The ever-harsher spotlight on 401(k) plan fees may benefit advisors as more plan sponsors hire them to (let’s not mince words) cover their behinds.

First came April’s infamous Frontline episode, which skewered the investment management industry and warned that high fees, especially on managed mutual funds, are threatening Americans’ retirement prospects. Then Yale University law professor Ian Ayres sent letters to 6,000 401(k) plan sponsors last month, telling them they’re overpaying for investment management. According to RIABiz, the letters linked to a white paper that Ayres co-authored, “Measuring Fiduciary and Investor Losses in 401(k) Plans.” More ominously, Ayres promised to name “high cost plan” companies on Twitter beginning next spring. And he warned that sponsors could be vulnerable to lawsuits if they don’t stop relying on high-fee investment options.

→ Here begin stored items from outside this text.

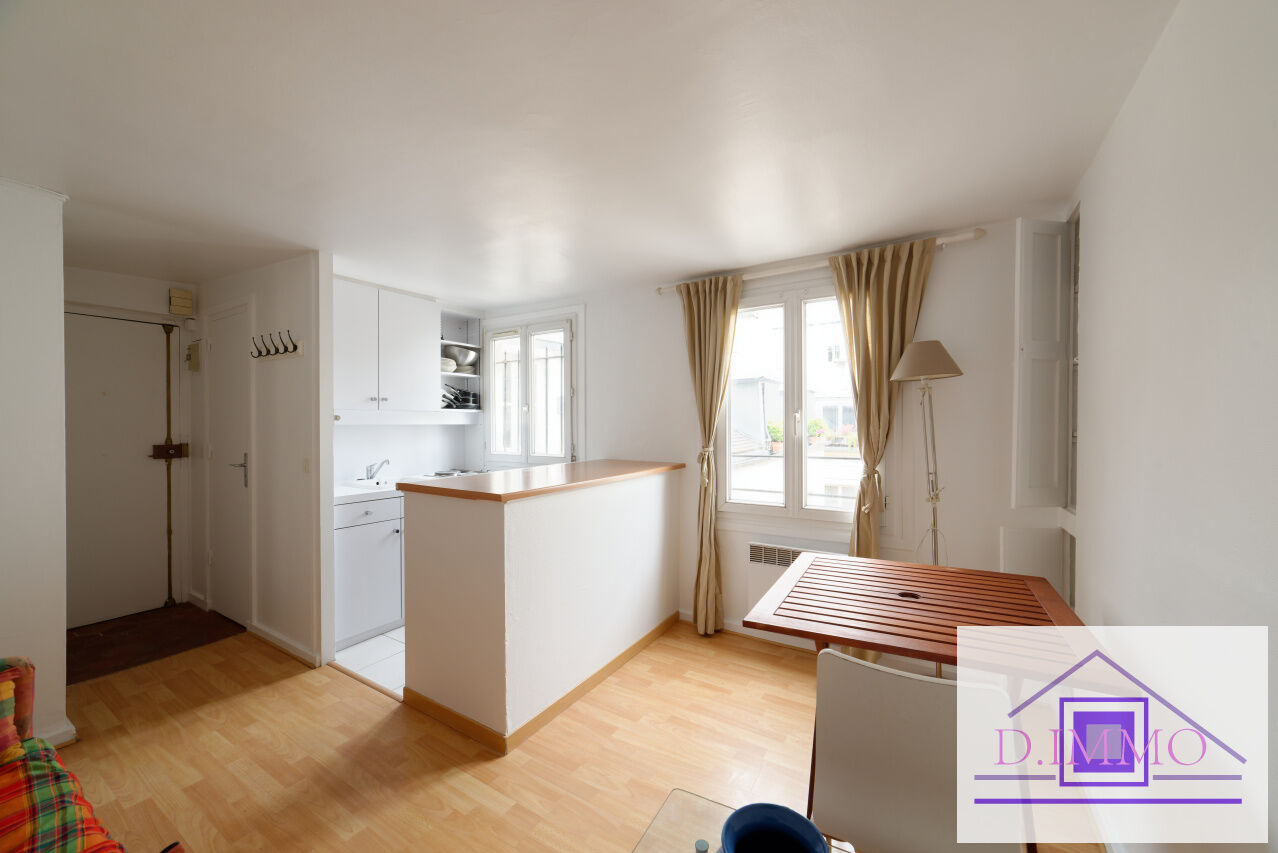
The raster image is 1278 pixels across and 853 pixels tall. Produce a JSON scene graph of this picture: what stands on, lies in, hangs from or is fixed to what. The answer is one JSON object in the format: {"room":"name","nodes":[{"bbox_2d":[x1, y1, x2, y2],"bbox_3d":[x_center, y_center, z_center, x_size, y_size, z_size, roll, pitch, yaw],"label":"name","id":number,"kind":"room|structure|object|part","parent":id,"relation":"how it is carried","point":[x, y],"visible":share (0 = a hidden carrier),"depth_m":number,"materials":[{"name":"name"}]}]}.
{"room":"living room","nodes":[
{"label":"living room","id":0,"kind":"room"},
{"bbox_2d":[0,177,68,762],"bbox_3d":[-2.945,0.188,1.485,0.237,2.347,1.799,0,1,32],"label":"left wall","id":1,"kind":"structure","parent":0,"point":[61,627],"depth_m":2.04,"materials":[{"name":"white paint"}]},
{"bbox_2d":[40,720,76,747],"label":"baseboard","id":2,"kind":"structure","parent":1,"relation":"attached to","point":[68,727],"depth_m":2.07,"materials":[{"name":"white paint"}]},
{"bbox_2d":[64,266,196,616],"bbox_3d":[-3.655,0.153,3.416,0.163,2.330,1.152,0,1,32],"label":"entry wall","id":3,"kind":"structure","parent":0,"point":[153,282],"depth_m":3.56,"materials":[{"name":"paint"}]},
{"bbox_2d":[64,311,171,628],"bbox_3d":[-3.600,0.297,3.310,0.102,2.050,0.770,0,1,32],"label":"entry door","id":4,"kind":"structure","parent":3,"relation":"in","point":[101,396],"depth_m":3.39,"materials":[{"name":"paint"}]},
{"bbox_2d":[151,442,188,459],"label":"door lock","id":5,"kind":"object","parent":4,"relation":"attached to","point":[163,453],"visible":0.94,"depth_m":3.58,"materials":[{"name":"brown metal"}]},
{"bbox_2d":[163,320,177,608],"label":"lock rod","id":6,"kind":"object","parent":4,"relation":"attached to","point":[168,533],"visible":0.97,"depth_m":3.61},
{"bbox_2d":[169,288,194,315],"bbox_3d":[-3.252,-0.884,3.544,0.074,0.169,0.120,0,1,32],"label":"door chime","id":7,"kind":"object","parent":3,"relation":"attached to","point":[183,294],"visible":0.99,"depth_m":3.52,"materials":[{"name":"beige"}]},
{"bbox_2d":[187,340,201,371],"bbox_3d":[-3.208,-0.501,3.579,0.147,0.211,0.051,0,1,32],"label":"intercom","id":8,"kind":"object","parent":3,"relation":"attached to","point":[191,346],"visible":0.98,"depth_m":3.55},
{"bbox_2d":[67,603,239,684],"bbox_3d":[-3.151,1.357,3.139,1.074,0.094,1.049,0,1,32],"label":"doormat","id":9,"kind":"structure","parent":0,"point":[71,642],"depth_m":3.09,"materials":[{"name":"brown"}]},
{"bbox_2d":[193,251,332,667],"bbox_3d":[-2.551,0.162,3.278,1.713,2.343,0.119,0,1,32],"label":"hallway wall","id":10,"kind":"structure","parent":0,"point":[296,461],"depth_m":2.95,"materials":[{"name":"white paint"}]},
{"bbox_2d":[208,300,251,627],"bbox_3d":[-2.793,0.276,3.369,0.709,2.087,0.083,0,1,32],"label":"closet door","id":11,"kind":"structure","parent":10,"relation":"in","point":[241,483],"depth_m":3.36,"materials":[{"name":"white paint"}]},
{"bbox_3d":[-2.615,0.290,3.276,0.135,0.189,0.118,0,1,32],"label":"door handle","id":12,"kind":"part","parent":11,"relation":"part of","materials":[{"name":"silver metal"}]},
{"bbox_2d":[249,330,303,360],"bbox_3d":[-2.138,-0.469,2.908,0.509,0.137,0.094,0,1,32],"label":"coat rack","id":13,"kind":"object","parent":10,"relation":"attached to","point":[286,351],"visible":1,"depth_m":2.90,"materials":[{"name":"black metal"}]},
{"bbox_2d":[248,621,323,666],"bbox_3d":[-2.147,1.292,2.978,0.907,0.082,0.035,0,1,32],"label":"baseboard","id":14,"kind":"structure","parent":10,"relation":"attached to","point":[276,640],"depth_m":2.93,"materials":[{"name":"white paint"}]},
{"bbox_2d":[302,457,310,473],"bbox_3d":[-1.908,0.224,2.848,0.070,0.110,0.014,0,1,32],"label":"light switch","id":15,"kind":"object","parent":10,"relation":"attached to","point":[306,466],"visible":0.98,"depth_m":2.84,"materials":[{"name":"white plastic"}]},
{"bbox_2d":[332,626,404,698],"bbox_3d":[-0.794,1.355,3.564,2.344,0.073,2.001,0,1,32],"label":"tile floor","id":16,"kind":"structure","parent":0,"point":[378,637],"depth_m":2.86,"materials":[{"name":"white tile"}]},
{"bbox_2d":[333,493,403,647],"bbox_3d":[-1.635,0.882,3.570,0.607,0.870,1.321,0,1,32],"label":"base cabinet","id":17,"kind":"object","parent":16,"relation":"on","point":[343,548],"visible":0.35,"depth_m":3.09,"materials":[{"name":"white paint"}]},
{"bbox_2d":[333,478,399,504],"bbox_3d":[-1.596,0.427,3.685,0.644,0.043,1.533,0,1,32],"label":"kitchen countertop","id":18,"kind":"structure","parent":17,"relation":"on","point":[346,493],"depth_m":3.14,"materials":[{"name":"white stone"}]},
{"bbox_2d":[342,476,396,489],"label":"sink","id":19,"kind":"object","parent":18,"relation":"in","point":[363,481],"visible":0.44,"depth_m":3.43,"materials":[{"name":"white ceramic"}]},
{"bbox_2d":[365,458,389,480],"bbox_3d":[-1.884,0.307,3.593,0.220,0.153,0.085,0,1,32],"label":"faucet","id":20,"kind":"object","parent":18,"relation":"on","point":[368,471],"visible":0.99,"depth_m":3.59,"materials":[{"name":"silver metal"}]},
{"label":"drawer","id":21,"kind":"part","parent":17,"relation":"part of","materials":[{"name":"white"}]},
{"bbox_2d":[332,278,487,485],"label":"kitchen wall","id":22,"kind":"structure","parent":0,"point":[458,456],"depth_m":3.97,"materials":[{"name":"white paint"}]},
{"bbox_2d":[335,277,439,417],"bbox_3d":[-1.876,-0.515,3.508,0.365,0.924,0.851,0,1,32],"label":"upper cabinet","id":23,"kind":"object","parent":22,"relation":"attached to","point":[353,344],"visible":0.8,"depth_m":3.41,"materials":[{"name":"white paint"}]},
{"bbox_2d":[439,311,482,417],"bbox_3d":[-1.599,-0.508,4.194,0.351,0.880,0.458,0,1,32],"label":"open shelf","id":24,"kind":"object","parent":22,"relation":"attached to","point":[468,344],"visible":0.49,"depth_m":4.28,"materials":[{"name":"white wood"}]},
{"bbox_2d":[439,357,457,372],"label":"bowl","id":25,"kind":"object","parent":24,"relation":"in","point":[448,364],"visible":0.51,"depth_m":3.97,"materials":[{"name":"white ceramic"}]},
{"bbox_2d":[441,386,478,409],"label":"cookware","id":26,"kind":"object","parent":24,"relation":"in","point":[456,399],"visible":0.59,"depth_m":4.18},
{"bbox_2d":[445,344,476,372],"bbox_3d":[-1.524,-0.567,4.238,0.276,0.188,0.295,0,1,32],"label":"bowl","id":27,"kind":"object","parent":24,"relation":"in","point":[466,354],"visible":0.75,"depth_m":4.15,"materials":[{"name":"silver metal"}]},
{"bbox_2d":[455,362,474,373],"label":"plate stack","id":28,"kind":"object","parent":24,"relation":"in","point":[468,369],"visible":0.57,"depth_m":4.18,"materials":[{"name":"white ceramic"}]},
{"bbox_2d":[417,467,491,479],"bbox_3d":[-1.382,0.385,3.898,0.570,0.050,0.565,0,1,32],"label":"stove","id":29,"kind":"object","parent":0,"point":[441,473],"visible":0.42,"depth_m":3.87,"materials":[{"name":"metal"}]},
{"bbox_2d":[399,466,681,748],"bbox_3d":[-0.436,0.810,2.913,0.854,1.046,1.676,0,1,32],"label":"half wall","id":30,"kind":"structure","parent":0,"point":[639,498],"depth_m":2.28,"materials":[{"name":"white paint"}]},
{"bbox_2d":[403,614,677,754],"bbox_3d":[-0.308,1.300,2.824,1.002,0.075,1.695,0,1,32],"label":"baseboard","id":31,"kind":"structure","parent":30,"relation":"attached to","point":[606,667],"depth_m":2.32,"materials":[{"name":"brown wood"}]},
{"bbox_2d":[400,460,683,501],"bbox_3d":[-0.414,0.276,2.900,0.819,0.040,1.514,0,1,32],"label":"wooden countertop","id":32,"kind":"structure","parent":30,"relation":"attached to","point":[403,486],"depth_m":2.44,"materials":[{"name":"brown wood"}]},
{"bbox_2d":[55,616,1103,852],"bbox_3d":[-0.967,1.397,1.462,5.023,0.098,4.543,0,1,32],"label":"wood floor","id":33,"kind":"structure","parent":0,"point":[261,695],"depth_m":2.01,"materials":[{"name":"brown wood"}]},
{"bbox_2d":[0,653,181,850],"bbox_3d":[-1.501,0.940,0.685,1.599,0.870,0.998,0,1,32],"label":"plaid sofa","id":34,"kind":"object","parent":33,"relation":"on","point":[3,779],"visible":1,"depth_m":1.15,"materials":[{"name":"fabric"}]},
{"bbox_2d":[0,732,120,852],"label":"plaid blanket","id":35,"kind":"object","parent":34,"relation":"on","point":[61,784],"visible":0.89,"depth_m":1.14,"materials":[{"name":"fabric"}]},
{"bbox_2d":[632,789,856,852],"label":"glass table","id":36,"kind":"object","parent":33,"relation":"on","point":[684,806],"visible":0.58,"depth_m":0.86,"materials":[{"name":"clear glass"}]},
{"bbox_2d":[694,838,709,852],"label":"table leg","id":37,"kind":"object","parent":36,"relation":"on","point":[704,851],"visible":1,"depth_m":0.70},
{"bbox_2d":[718,802,828,852],"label":"blue vase","id":38,"kind":"object","parent":36,"relation":"on","point":[769,806],"visible":1,"depth_m":0.71,"materials":[{"name":"blue ceramic"}]},
{"bbox_2d":[806,650,1029,852],"bbox_3d":[0.630,0.930,1.180,0.450,0.838,0.493,0,1,32],"label":"white chair","id":39,"kind":"object","parent":33,"relation":"on","point":[861,667],"visible":0.91,"depth_m":1.04,"materials":[{"name":"white"}]},
{"bbox_2d":[888,341,965,566],"bbox_3d":[1.368,0.481,2.376,0.318,1.764,0.322,0,1,32],"label":"floor lamp","id":40,"kind":"object","parent":33,"relation":"on","point":[946,356],"visible":0.78,"depth_m":2.33,"materials":[{"name":"metal"}]},
{"bbox_3d":[1.369,-0.315,2.406,0.332,0.186,0.333,0,1,32],"label":"lamp shade","id":41,"kind":"part","parent":40,"relation":"part of","materials":[{"name":"beige fabric"}]},
{"bbox_2d":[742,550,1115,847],"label":"dining table","id":42,"kind":"object","parent":33,"relation":"on","point":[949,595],"visible":0.85,"depth_m":1.58,"materials":[{"name":"brown wood"}]},
{"bbox_2d":[1,0,1178,307],"bbox_3d":[-1.246,-1.045,2.059,5.584,0.112,4.372,0,1,32],"label":"ceiling","id":43,"kind":"structure","parent":0,"point":[511,287],"depth_m":1.62,"materials":[{"name":"white paint"}]},
{"bbox_2d":[468,217,1061,653],"bbox_3d":[0.183,0.138,3.578,4.515,2.351,0.200,0,1,32],"label":"back wall","id":44,"kind":"structure","parent":0,"point":[949,267],"depth_m":2.68,"materials":[{"name":"white paint"}]},
{"bbox_2d":[482,309,580,465],"bbox_3d":[-0.883,-0.269,4.138,1.128,1.299,0.154,0,1,32],"label":"kitchen window","id":45,"kind":"structure","parent":44,"relation":"in","point":[528,359],"depth_m":4.11,"materials":[{"name":"white glass"}]},
{"bbox_2d":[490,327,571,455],"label":"window bars","id":46,"kind":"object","parent":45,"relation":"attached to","point":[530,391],"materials":[{"name":"grey metal"}]},
{"bbox_2d":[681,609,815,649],"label":"baseboard","id":47,"kind":"structure","parent":44,"relation":"attached to","point":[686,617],"depth_m":3.12,"materials":[{"name":"white"}]},
{"bbox_2d":[717,278,872,522],"bbox_3d":[0.981,-0.127,3.063,1.126,1.507,0.154,0,1,32],"label":"window","id":48,"kind":"structure","parent":44,"relation":"in","point":[794,304],"depth_m":3.05,"materials":[{"name":"white glass"}]},
{"bbox_2d":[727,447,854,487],"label":"window railing","id":49,"kind":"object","parent":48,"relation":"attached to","point":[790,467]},
{"bbox_2d":[743,537,846,621],"bbox_3d":[1.004,0.923,2.913,0.769,0.409,0.098,0,1,32],"label":"radiator","id":50,"kind":"object","parent":44,"relation":"attached to","point":[759,563],"visible":0.34,"depth_m":2.99,"materials":[{"name":"white metal"}]},
{"bbox_2d":[656,228,984,295],"bbox_3d":[0.931,-0.920,2.914,1.819,0.058,0.120,0,1,32],"label":"curtain rod","id":51,"kind":"object","parent":44,"relation":"attached to","point":[661,289],"visible":0.67,"depth_m":2.77,"materials":[{"name":"white"}]},
{"bbox_2d":[677,273,742,635],"bbox_3d":[0.437,0.180,3.158,0.457,2.254,0.147,0,1,32],"label":"left curtain","id":52,"kind":"object","parent":51,"relation":"hanging from","point":[704,600],"visible":0.97,"depth_m":3.16,"materials":[{"name":"fabric"}]},
{"bbox_2d":[829,237,937,564],"bbox_3d":[1.257,0.192,2.617,0.530,2.263,0.132,0,1,32],"label":"right curtain","id":53,"kind":"object","parent":51,"relation":"hanging from","point":[856,351],"visible":0.75,"depth_m":2.62,"materials":[{"name":"fabric"}]},
{"bbox_2d":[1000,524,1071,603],"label":"cabinet","id":54,"kind":"object","parent":44,"relation":"attached to","point":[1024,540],"visible":0.43,"depth_m":2.31,"materials":[{"name":"white paint"}]},
{"bbox_2d":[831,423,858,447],"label":"potted plant","id":55,"kind":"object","parent":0,"point":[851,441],"visible":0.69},
{"bbox_2d":[1065,0,1277,852],"bbox_3d":[0.922,0.191,0.454,0.183,2.411,4.715,0,1,32],"label":"right wall","id":56,"kind":"structure","parent":0,"point":[1101,155],"depth_m":1.11,"materials":[{"name":"white paint"}]},
{"bbox_2d":[1012,217,1072,506],"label":"cabinet door","id":57,"kind":"object","parent":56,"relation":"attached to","point":[1036,334],"visible":0.97,"depth_m":2.23,"materials":[{"name":"white paint"}]},
{"bbox_2d":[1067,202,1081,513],"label":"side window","id":58,"kind":"structure","parent":56,"relation":"in","point":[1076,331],"depth_m":2.28,"materials":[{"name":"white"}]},
{"label":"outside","id":59,"kind":"structure","parent":0,"visible":0},
{"bbox_2d":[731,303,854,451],"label":"building","id":60,"kind":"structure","parent":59,"point":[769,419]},
{"label":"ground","id":61,"kind":"structure","parent":59,"visible":0},
{"bbox_2d":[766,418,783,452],"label":"potted plant","id":62,"kind":"object","parent":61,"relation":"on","point":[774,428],"visible":0.58,"depth_m":6.10,"materials":[{"name":"plant"}]},
{"bbox_2d":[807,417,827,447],"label":"potted plant","id":63,"kind":"object","parent":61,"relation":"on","point":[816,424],"visible":0.66,"depth_m":6.50,"materials":[{"name":"green plant"}]}
]}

The sharp criticism has at least some sponsors rethinking their plans, and Fidelity Investments says that spells opportunity for advisors. According to the company’s recently published “Plan Sponsor Attitudes Survey,” 84% of sponsors use an advisor today, up from 75% last year. But 38% are dissatisfied with their current advisor, and 10% are looking to switch. Asked why, 31% said they “need a more knowledgeable advisor,” up from 30% last year and 25% in 2010. A “knowledgeable advisor,” according to the respondents, informs plan sponsors about regulatory changes, consults on how to manage fiduciary risk, consults on plan design and helps minimize costs, among other things. (Fidelity surveyed nearly 1,000 plan sponsors online in March, in the fourth such study since 2008; plan sizes ranged from 25 to 10,000 participants, and Fidelity didn’t identify itself as the survey sponsor.)

Plaintiff attorneys have filed more than 30 suits against 401(k) plan sponsors, according to an earlier RIABiz story. Of those, 17 were dismissed, six were settled and the rest were still pending as of last October.